A “public benefits corporation” is defined in the ONCA as:
- A charitable corporation (meaning a corporation incorporated for the relief of poverty, the advancement of education, the advancement of religion or other charitable purpose); and
- A non-charitable corporation that receives $10,000 or other prescribed amount (no other amount has been prescribed to date) in a financial year:
- • In the form of donations or gifts from persons who are not members, directors, officers or employees of the corporation; or
- In the form of grants or similar financial assistance from the federal government or a provincial or municipal government or an agency of any such government
Basically, if you are issuing tax receipts or taking in large amounts of money from the public or government grants, you are subject to a greater level of scrutiny.

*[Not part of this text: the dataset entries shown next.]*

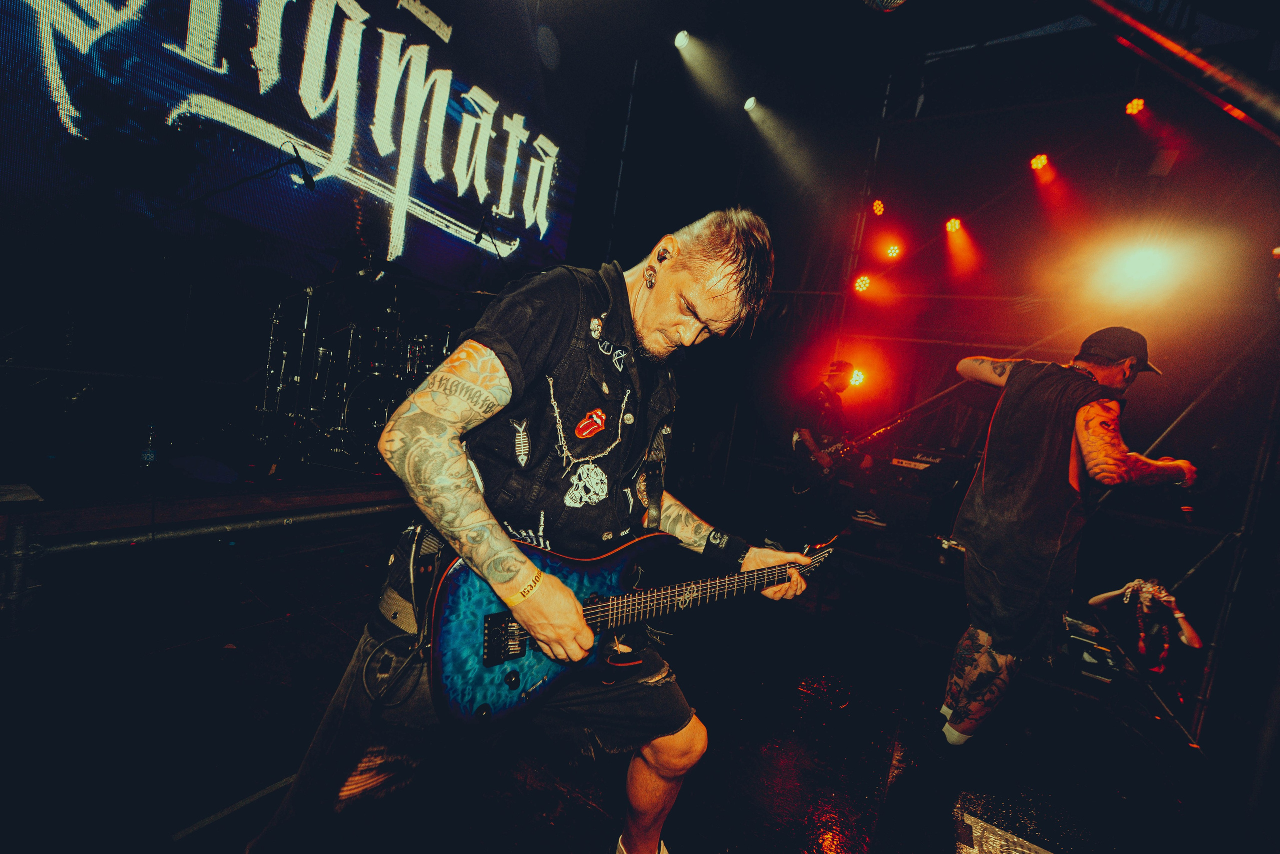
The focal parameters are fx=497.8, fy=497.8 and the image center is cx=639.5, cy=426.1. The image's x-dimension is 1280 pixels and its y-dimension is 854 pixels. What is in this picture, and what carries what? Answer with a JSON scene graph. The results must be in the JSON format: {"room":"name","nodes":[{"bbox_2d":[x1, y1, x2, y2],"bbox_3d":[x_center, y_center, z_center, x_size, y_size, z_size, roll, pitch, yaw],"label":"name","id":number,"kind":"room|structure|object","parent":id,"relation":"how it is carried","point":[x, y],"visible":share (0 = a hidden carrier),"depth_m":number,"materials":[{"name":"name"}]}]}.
{"room":"event hall","nodes":[
{"label":"event hall","id":0,"kind":"room"},
{"bbox_2d":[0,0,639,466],"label":"left wall","id":1,"kind":"structure","parent":0,"point":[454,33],"depth_m":2.99,"materials":[{"name":"black"}]},
{"bbox_2d":[0,0,578,292],"bbox_3d":[-2.581,-2.712,4.149,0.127,2.648,5.354,10,4,33],"label":"led screen","id":2,"kind":"object","parent":1,"relation":"attached to","point":[424,170],"visible":0.97,"depth_m":3.97,"materials":[{"name":"blue"}]},
{"bbox_2d":[0,496,1248,853],"bbox_3d":[0.197,1.198,1.795,5.322,0.161,6.359,10,4,33],"label":"floor","id":3,"kind":"structure","parent":0,"point":[579,809],"depth_m":1.86,"materials":[{"name":"black"}]},
{"bbox_2d":[0,436,409,631],"bbox_3d":[-2.592,0.332,3.609,2.778,0.470,4.437,10,4,33],"label":"stage","id":4,"kind":"object","parent":3,"relation":"on","point":[329,491],"visible":0.83,"depth_m":2.43,"materials":[{"name":"wood"}]},
{"bbox_2d":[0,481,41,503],"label":"paper","id":5,"kind":"object","parent":4,"relation":"on","point":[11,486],"visible":0.99,"depth_m":1.83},
{"bbox_2d":[139,421,158,466],"bbox_3d":[-2.591,0.097,2.630,0.073,0.227,0.074,10,4,33],"label":"water bottle","id":6,"kind":"object","parent":4,"relation":"on","point":[149,454],"visible":0.99,"depth_m":2.61,"materials":[{"name":"clear plastic"}]},
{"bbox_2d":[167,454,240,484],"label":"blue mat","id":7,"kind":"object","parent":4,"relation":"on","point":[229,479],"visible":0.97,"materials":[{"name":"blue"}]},
{"bbox_2d":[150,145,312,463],"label":"microphone stand","id":8,"kind":"object","parent":4,"relation":"on","point":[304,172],"visible":0.96,"depth_m":3.06,"materials":[{"name":"black"}]},
{"bbox_2d":[280,140,315,190],"bbox_3d":[-2.200,-1.675,3.206,0.157,0.243,0.161,10,4,33],"label":"microphone","id":9,"kind":"object","parent":8,"relation":"attached to","point":[309,177],"visible":0.98,"depth_m":3.18,"materials":[{"name":"black plastic"}]},
{"bbox_2d":[246,258,471,467],"bbox_3d":[-2.111,-0.568,4.333,1.591,1.468,1.791,10,4,33],"label":"drum kit","id":10,"kind":"object","parent":4,"relation":"on","point":[321,354],"visible":0.74,"depth_m":3.92,"materials":[{"name":"black metal"}]},
{"bbox_2d":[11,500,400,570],"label":"metal railing","id":11,"kind":"object","parent":3,"relation":"on","point":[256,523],"visible":0.71,"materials":[{"name":"metal"}]},
{"bbox_2d":[242,207,820,853],"bbox_3d":[-0.124,0.288,1.291,0.694,1.641,1.110,10,4,33],"label":"man","id":12,"kind":"object","parent":3,"relation":"on","point":[574,623],"visible":0.98,"depth_m":1.06},
{"bbox_2d":[426,525,844,731],"bbox_3d":[0.050,0.446,1.291,0.486,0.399,0.737,10,4,33],"label":"electric guitar","id":13,"kind":"object","parent":12,"relation":"in","point":[454,658],"visible":0.87,"depth_m":1.13,"materials":[{"name":"blue wood"}]},
{"bbox_2d":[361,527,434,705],"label":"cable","id":14,"kind":"object","parent":13,"relation":"hanging from","point":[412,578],"visible":0.86,"depth_m":1.07,"materials":[{"name":"black plastic"}]},
{"bbox_2d":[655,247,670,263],"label":"in-ear monitor","id":15,"kind":"object","parent":12,"relation":"attached to","point":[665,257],"visible":0.76,"depth_m":1.37,"materials":[{"name":"black"}]},
{"bbox_2d":[786,360,885,538],"bbox_3d":[1.704,0.216,4.452,0.701,1.524,0.661,10,4,33],"label":"man","id":16,"kind":"object","parent":3,"relation":"on","point":[810,439],"visible":0.88,"depth_m":4.33},
{"bbox_2d":[798,414,907,489],"bbox_3d":[1.876,0.191,4.336,0.696,0.542,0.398,10,4,33],"label":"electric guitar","id":17,"kind":"object","parent":16,"relation":"in","point":[882,429],"visible":0.86,"depth_m":4.31,"materials":[{"name":"black plastic"}]},
{"bbox_2d":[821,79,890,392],"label":"truss tower","id":18,"kind":"object","parent":3,"relation":"on","point":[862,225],"visible":0.66,"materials":[{"name":"metal"}]},
{"bbox_2d":[852,274,872,294],"bbox_3d":[2.439,-1.572,5.435,0.180,0.213,0.212,10,4,33],"label":"stage light","id":19,"kind":"object","parent":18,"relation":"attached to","point":[862,284],"visible":0.91,"depth_m":5.39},
{"bbox_2d":[870,198,885,216],"bbox_3d":[2.708,-2.499,5.639,0.146,0.220,0.180,10,4,33],"label":"stage light","id":20,"kind":"object","parent":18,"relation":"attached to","point":[877,207],"visible":0.96,"depth_m":5.58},
{"bbox_2d":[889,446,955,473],"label":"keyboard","id":21,"kind":"object","parent":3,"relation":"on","point":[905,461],"visible":0.8,"depth_m":4.41,"materials":[{"name":"plastic"}]},
{"bbox_2d":[953,805,1054,853],"bbox_3d":[1.145,1.307,1.298,0.532,0.020,0.627,10,4,33],"label":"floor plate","id":22,"kind":"object","parent":3,"relation":"on","point":[980,829],"visible":0.97,"depth_m":1.55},
{"bbox_2d":[935,327,1195,746],"bbox_3d":[1.765,0.455,2.135,0.736,1.703,0.825,10,4,33],"label":"man","id":23,"kind":"object","parent":3,"relation":"on","point":[1108,446],"visible":1,"depth_m":1.95},
{"bbox_2d":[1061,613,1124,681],"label":"equipment case","id":24,"kind":"object","parent":3,"relation":"on","point":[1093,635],"visible":0.65,"depth_m":2.77,"materials":[{"name":"black"}]},
{"bbox_2d":[1084,575,1204,674],"bbox_3d":[3.546,1.511,3.530,0.656,0.857,0.635,10,4,33],"label":"person","id":25,"kind":"object","parent":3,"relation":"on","point":[1186,633],"visible":0.75,"depth_m":3.42},
{"bbox_2d":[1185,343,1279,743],"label":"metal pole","id":26,"kind":"object","parent":3,"relation":"on","point":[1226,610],"visible":0.87,"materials":[{"name":"black metal"}]},
{"bbox_2d":[500,0,1279,184],"bbox_3d":[1.233,-3.516,2.615,5.862,1.285,6.933,10,4,33],"label":"ceiling","id":27,"kind":"structure","parent":0,"point":[559,31],"depth_m":4.72,"materials":[{"name":"black paint"}]},
{"bbox_2d":[672,29,691,49],"bbox_3d":[0.448,-3.980,5.111,0.171,0.221,0.194,10,4,33],"label":"stage light","id":28,"kind":"object","parent":27,"relation":"hanging from","point":[682,41],"visible":0.96,"depth_m":5.05,"materials":[{"name":"white"}]},
{"bbox_2d":[742,94,758,112],"bbox_3d":[1.237,-3.675,5.624,0.157,0.220,0.201,10,4,33],"label":"stage light","id":29,"kind":"object","parent":27,"relation":"hanging from","point":[752,103],"visible":0.94,"depth_m":5.57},
{"bbox_2d":[859,0,907,12],"bbox_3d":[0.739,-1.289,1.391,0.266,0.197,0.227,10,4,33],"label":"stage light","id":30,"kind":"object","parent":27,"relation":"hanging from","point":[895,1],"visible":0.98,"depth_m":1.45,"materials":[{"name":"black"}]},
{"bbox_2d":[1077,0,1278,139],"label":"metal pole","id":31,"kind":"object","parent":27,"relation":"attached to","point":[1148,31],"visible":0.98,"depth_m":1.04,"materials":[{"name":"black metal"}]},
{"bbox_2d":[881,240,902,260],"bbox_3d":[2.881,-2.027,5.670,0.177,0.230,0.180,10,4,33],"label":"stage light","id":32,"kind":"object","parent":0,"point":[895,250],"visible":0.97,"depth_m":5.62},
{"bbox_2d":[944,217,963,233],"bbox_3d":[3.188,-2.065,5.057,0.161,0.205,0.179,10,4,33],"label":"stage light","id":33,"kind":"object","parent":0,"point":[953,225],"visible":0.97,"depth_m":5.02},
{"bbox_2d":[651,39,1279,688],"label":"back wall","id":34,"kind":"structure","parent":0,"point":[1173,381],"depth_m":3.90,"materials":[{"name":"black"}]},
{"bbox_2d":[848,367,865,387],"bbox_3d":[2.401,-0.554,5.527,0.177,0.200,0.179,10,4,33],"label":"stage light","id":35,"kind":"object","parent":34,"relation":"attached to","point":[857,379],"visible":0.69,"depth_m":5.47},
{"bbox_2d":[1029,153,1050,173],"bbox_3d":[3.647,-2.419,4.531,0.149,0.211,0.183,10,4,33],"label":"stage light","id":36,"kind":"object","parent":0,"point":[1040,160],"visible":0.96,"depth_m":4.49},
{"bbox_2d":[1124,96,1146,116],"bbox_3d":[4.226,-2.745,4.241,0.129,0.206,0.165,10,4,33],"label":"stage light","id":37,"kind":"object","parent":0,"point":[1135,103],"visible":0.94,"depth_m":4.20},
{"bbox_2d":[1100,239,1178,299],"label":"stage light","id":38,"kind":"object","parent":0,"point":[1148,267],"visible":0.96,"depth_m":3.82,"materials":[{"name":"white"}]},
{"bbox_2d":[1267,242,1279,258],"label":"stage light","id":39,"kind":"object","parent":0,"point":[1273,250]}
]}

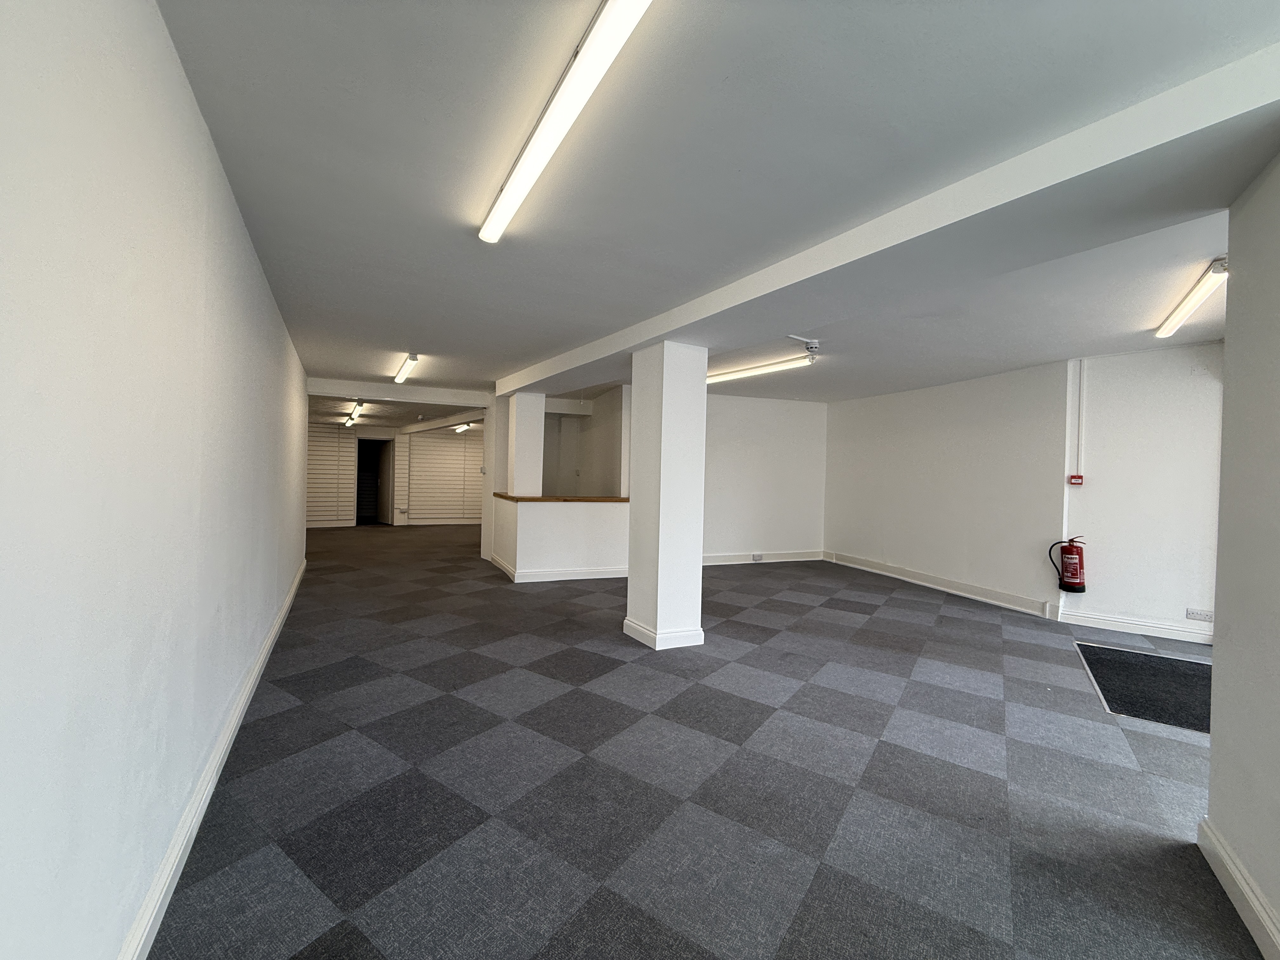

“Public Benefit Corporations” must appoint an auditor to prepare audited financial statements unless:
- In the case where the corporation had annual revenues in that financial year of more than $100,000 or such other prescribed amount (no other amount has been prescribed to date) and less than $500,000 or such other prescribed amount (no other amount has been prescribed to date), the corporation may by extraordinary resolution (a resolution that is: a) submitted to a special meeting of the members of a corporation duly called for the purposes of considering a resolution and passed at the meeting with or without amendment by at least 80% of the votes cast; or b) consented to by each member of the corporation entitled to vote at a meeting of the members or the member’s attorney) resolve to have a review engagement instead of an audit in respect of that financial year; and
- In the case where the corporation had annual revenues in that financial year of $100,000 or less or such other prescribed amount (no other amount has been prescribed to date), the corporation may by extraordinary resolution resolve to not appoint an auditor and to not have an audit or a review engagement in respect of that financial year.
- If the corporation is not a “public benefit corporation”, members may pass an extraordinary resolution:
To have a review engagement instead of an audit in respect of the corporation’s financial year if the corporation had annual revenue in that financial year of more than $500,000 or such other prescribed amount (no other amount has been prescribed to date); or
To not appoint an auditor and to not have an audit or a review engagement in respect of the corporation’s financial year if the corporation had annual revenue in that financial year of $500,000 or less or such other prescribed amount (no other amount has been prescribed to date).
The ONCA provides that a member may appoint a proxyholder only if the articles or by-laws of the corporation permit it. If so permitted, a member entitled to vote at a meeting of members may appoint a proxyholder. Under the old OCA, a member was entitled to appoint a proxyholder, regardless of whether permitted in your letters patent or bylaws.
Under the ONCA, not more than one-third of the directors of a public benefit corporation may be employees of the corporation or any of its affiliates.